Francis Thomas Farrell (born November 14, 1941) is an American mathematician who has made contributions in the area of topology and differential geometry. Farrell is a distinguished professor emeritus of mathematics at Binghamton University. He also holds a position at the Yau Mathematical Sciences Center, Tsinghua University.

==Biographical data==
Farrell got his bachelor's degree in 1963 from the University of Notre Dame and earned his Ph.D in Mathematics from Yale University in 1967. His Ph.D. advisor was Wu-Chung Hsiang, and his doctoral thesis title was "The Obstruction to Fibering a Manifold over a Circle". He was a NSF Post-doctoral Fellow at the University of California at Berkeley from 1968 to 1969, and became an assistant professor there from 1969 to 1972. He then went to Pennsylvania State University, where he was promoted to professor in 1978. Later he joined the University of Michigan (1979–1985) and Columbia University (1984–1992). Since 1990 Farrell has been a faculty member at SUNY Binghamton.

In 1970, Farrell was invited to give a 50-minute address at the International Congress of Mathematicians about his thesis in Nice, France.
In 1990, for their joint work on Rigidity in Geometry and Topology, his co-author Lowell E. Jones was invited to give a 45-minute address at the International Congress of Mathematicians in Kyoto, Japan.

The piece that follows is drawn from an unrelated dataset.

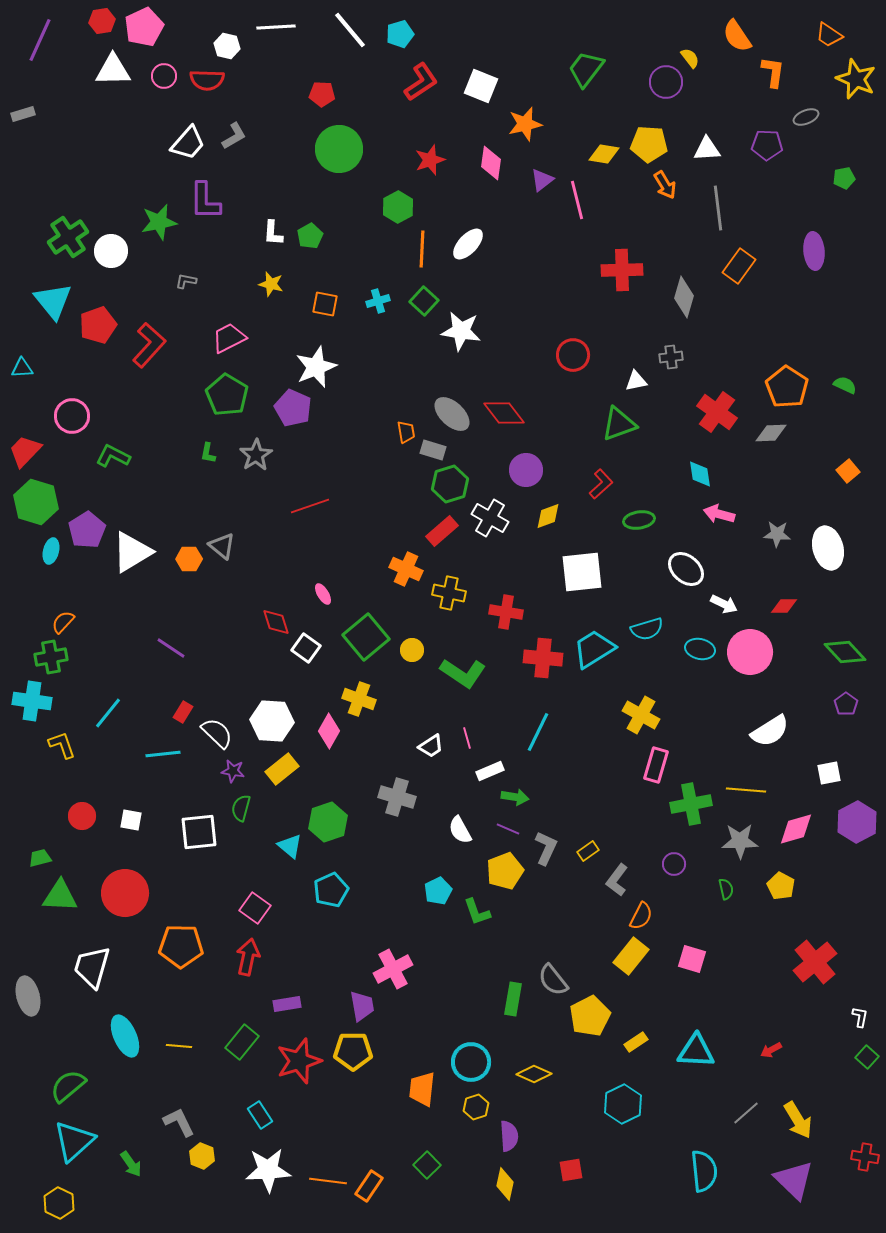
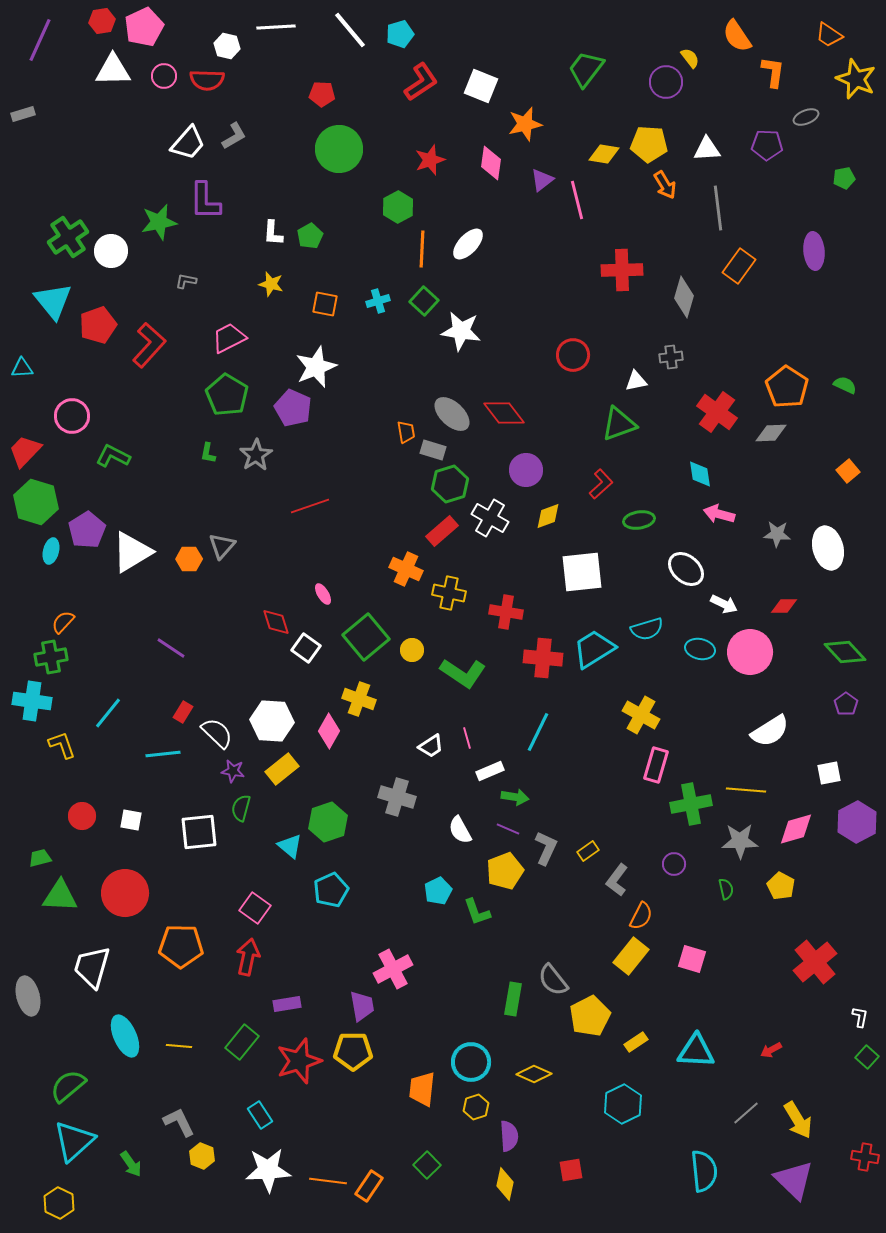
gray triangle at (222, 546): rotated 32 degrees clockwise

== Mathematical contributions ==
Much of Farrell's work lies around the Borel conjecture. He and his co-authors have verified the conjecture for various cases, most notably flat manifolds, nonpositively curved manifolds.

In his thesis, Farrell solved the problem of determining when a manifold (of dimension greater than 5) can fiber over a circle.

In 1977, he introduced Tate–Farrell cohomology, which is a generalization to infinite groups of the Tate cohomology theory for finite groups.

In 1993, he and his co-author Lowell E. Jones introduced the Farrell–Jones conjecture and made contributions on it. The conjecture plays an important role in manifold topology.